Stored data entries:
BEGIN

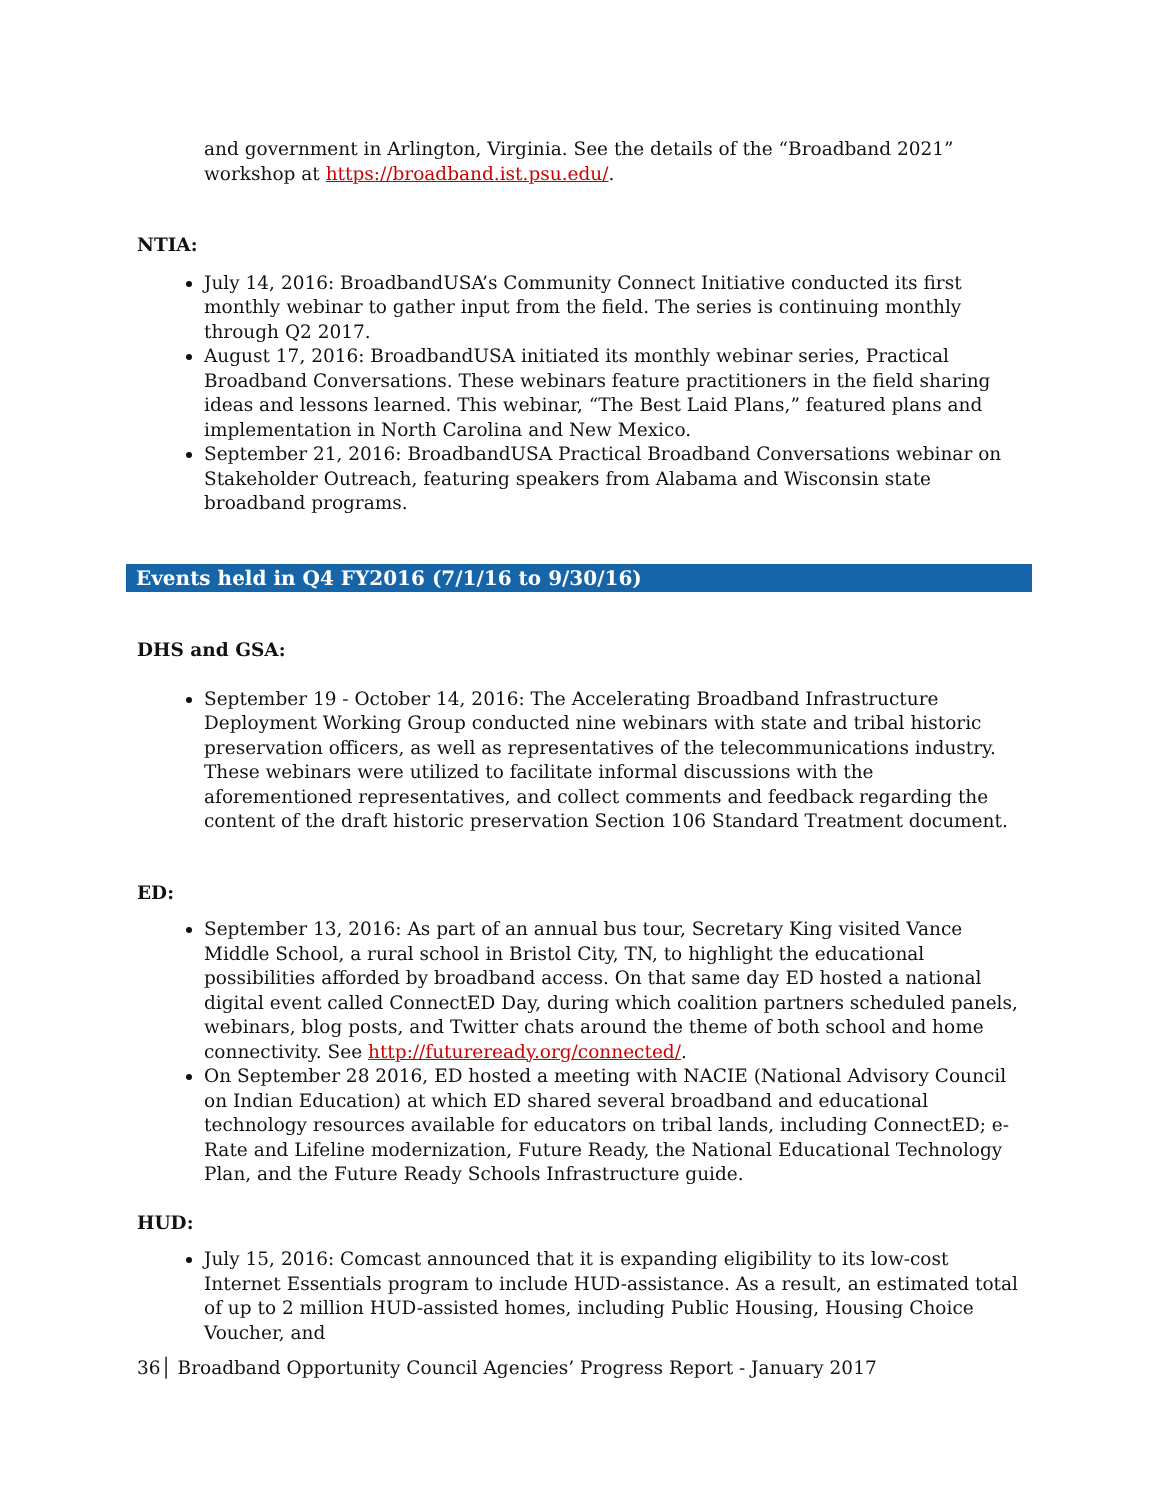and government in Arlington, Virginia. See the details of the “Broadband 2021” workshop at https://broadband.ist.psu.edu/.
NTIA:
July 14, 2016: BroadbandUSA’s Community Connect Initiative conducted its first monthly webinar to gather input from the field. The series is continuing monthly through Q2 2017.
August 17, 2016: BroadbandUSA initiated its monthly webinar series, Practical Broadband Conversations. These webinars feature practitioners in the field sharing ideas and lessons learned. This webinar, “The Best Laid Plans,” featured plans and implementation in North Carolina and New Mexico.
September 21, 2016: BroadbandUSA Practical Broadband Conversations webinar on Stakeholder Outreach, featuring speakers from Alabama and Wisconsin state broadband programs.
Events held in Q4 FY2016 (7/1/16 to 9/30/16)
DHS and GSA:
September 19 - October 14, 2016: The Accelerating Broadband Infrastructure Deployment Working Group conducted nine webinars with state and tribal historic preservation officers, as well as representatives of the telecommunications industry. These webinars were utilized to facilitate informal discussions with the aforementioned representatives, and collect comments and feedback regarding the content of the draft historic preservation Section 106 Standard Treatment document.
ED:
September 13, 2016: As part of an annual bus tour, Secretary King visited Vance Middle School, a rural school in Bristol City, TN, to highlight the educational possibilities afforded by broadband access. On that same day ED hosted a national digital event called ConnectED Day, during which coalition partners scheduled panels, webinars, blog posts, and Twitter chats around the theme of both school and home connectivity. See http://futureready.org/connected/.
On September 28 2016, ED hosted a meeting with NACIE (National Advisory Council on Indian Education) at which ED shared several broadband and educational technology resources available for educators on tribal lands, including ConnectED; e-Rate and Lifeline modernization, Future Ready, the National Educational Technology Plan, and the Future Ready Schools Infrastructure guide.
HUD:
July 15, 2016: Comcast announced that it is expanding eligibility to its low-cost Internet Essentials program to include HUD-assistance. As a result, an estimated total of up to 2 million HUD-assisted homes, including Public Housing, Housing Choice Voucher, and
36│ Broadband Opportunity Council Agencies’ Progress Report - January 2017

END

• _YOUR GOAL_
Each line above that contains the string "Council" should be identified and copied.

• _ANSWER AREA_
On September 28 2016, ED hosted a meeting with NACIE (National Advisory Council on Indian Education) at which ED shared several broadband and educational technology resources available for educators on tribal lands, including ConnectED; e-Rate and Lifeline modernization, Future Ready, the National Educational Technology Plan, and the Future Ready Schools Infrastructure guide.
36│ Broadband Opportunity Council Agencies’ Progress Report - January 2017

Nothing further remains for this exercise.